霍彥朗走出婚宴場地,跟著他來的幾個保鏢也跟著走了出去,所有人都看著他,畢竟他身份特殊,論身份他甚至是慕嵐的妹夫,婚禮開始前一分鐘離開,那麼也太不給慕嵐面子了,既然來了,他就給新人一個臉面。

慕嵐看了慕安然一眼,輕輕喚了一句:「子衿。」

慕安然搖搖頭,示意沒關係,給了一個微笑。

慕嵐這才放心,匆匆趕到舞臺上去。

司儀把開場節奏拿捏得特別好,當慕嵐回到臺前時,婚禮的唯美配樂終於開始,高以銜開始講結婚感言。

「高中時嵐嵐是我的前桌,那時我就特別喜歡逗弄她,沒想到兜兜轉轉這些年,我竟然把我心裡的女神娶回家了,今後她就是我高以銜的妻子。曾經我沒有陪她一起度過許多困難,今後她的人生我來照顧。」

慕嵐在臺上泣不成聲,素淡的臉蛋泛著水光。

慕安然在臺下也溼了眼眶,下意識地看向婚宴外場,昏暗的燈光下,霍彥朗如一尊神祗站在那裡,他漆黑的眸子凝著,此刻也正看向她。

慕安然受驚把目光轉開。

她的手攥成拳頭,手心溼潤一片,整個人也微微發抖。

曾幾何時,她也幻想過會有這樣一場婚禮,她站在花臺的另一端看著霍彥朗,等著他迎娶她過門。什麼時候,她也想過和他一家三口團聚,可是現在什麼都沒有了,她揹負得太多,也不想再回到過去。

慕安然收了雜念,繼續看著臺上的新人。

慕嵐的稜角已經被這些年發生的事情抹平了,慕家消失了,再也不存在了,慕方良和柳眉相繼去世,她也已經不再是過去的慕嵐。

「我很感謝,感謝以銜接受這樣一個不完美的自己。」慕嵐的聲音帶著哽咽,「說實話,以前的我很糟糕,認為這世上只有我自己最重要,可是後來我才明白,原來身邊的人過得幸福才是最重要的。」目光匆匆掠過慕安然。

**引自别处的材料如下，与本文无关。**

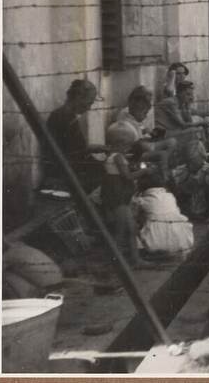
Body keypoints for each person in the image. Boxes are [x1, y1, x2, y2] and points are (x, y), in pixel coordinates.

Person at [42, 79, 108, 194]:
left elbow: (76, 147)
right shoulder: (63, 117)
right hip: (63, 171)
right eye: (89, 103)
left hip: (67, 166)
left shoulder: (66, 115)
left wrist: (101, 148)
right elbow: (76, 152)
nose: (89, 108)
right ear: (78, 97)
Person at [102, 121, 153, 267]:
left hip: (117, 197)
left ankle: (131, 259)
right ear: (120, 143)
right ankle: (116, 261)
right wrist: (144, 171)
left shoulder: (113, 156)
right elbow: (127, 177)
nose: (129, 148)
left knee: (129, 228)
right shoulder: (118, 157)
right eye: (128, 145)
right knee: (123, 229)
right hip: (118, 198)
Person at [132, 171, 194, 260]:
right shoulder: (170, 196)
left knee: (134, 221)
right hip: (182, 240)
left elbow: (134, 216)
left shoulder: (141, 200)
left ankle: (146, 249)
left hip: (155, 242)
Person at [156, 80, 209, 159]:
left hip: (173, 131)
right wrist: (201, 123)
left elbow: (193, 115)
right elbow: (183, 124)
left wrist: (208, 113)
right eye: (188, 94)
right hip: (162, 134)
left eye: (191, 94)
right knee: (196, 130)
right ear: (179, 93)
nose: (191, 97)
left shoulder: (181, 103)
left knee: (205, 123)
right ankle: (203, 156)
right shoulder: (171, 103)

慕安然釋懷地笑,慕嵐也釋懷地笑了,「幸好,幸好我現在已經明白了,所以當幸福來臨的時候,我才能勇敢地迎接它。我也明白一個道理,不是每個做了錯事的人,都要痛苦一輩子……」

「老天爺還是公平的,不是嗎?只要認真生活,哪怕犯過錯,只要肯改,還是會有願意對自己好的人。人生那麼長,最怕的就是不肯去改的人,那麼真是要錯一輩子了。」

慕嵐若有所思地看著臺下,繼續說道:「可惜我以前不懂這個道理,一直走到現在才明白。」

「所以,以銜,我以後會好好愛著你,陪伴你,無論富有還是貧窮,這是我對你的承諾,你聽見了嗎?」

「聽見了。」高以銜感動地沉聲回答。

慕安然在臺下莫名溼了眼眶,比起慕嵐今日的幸福,她顯得落寞多了。

能夠聽到這番話,她並不後悔專程回來這一趟。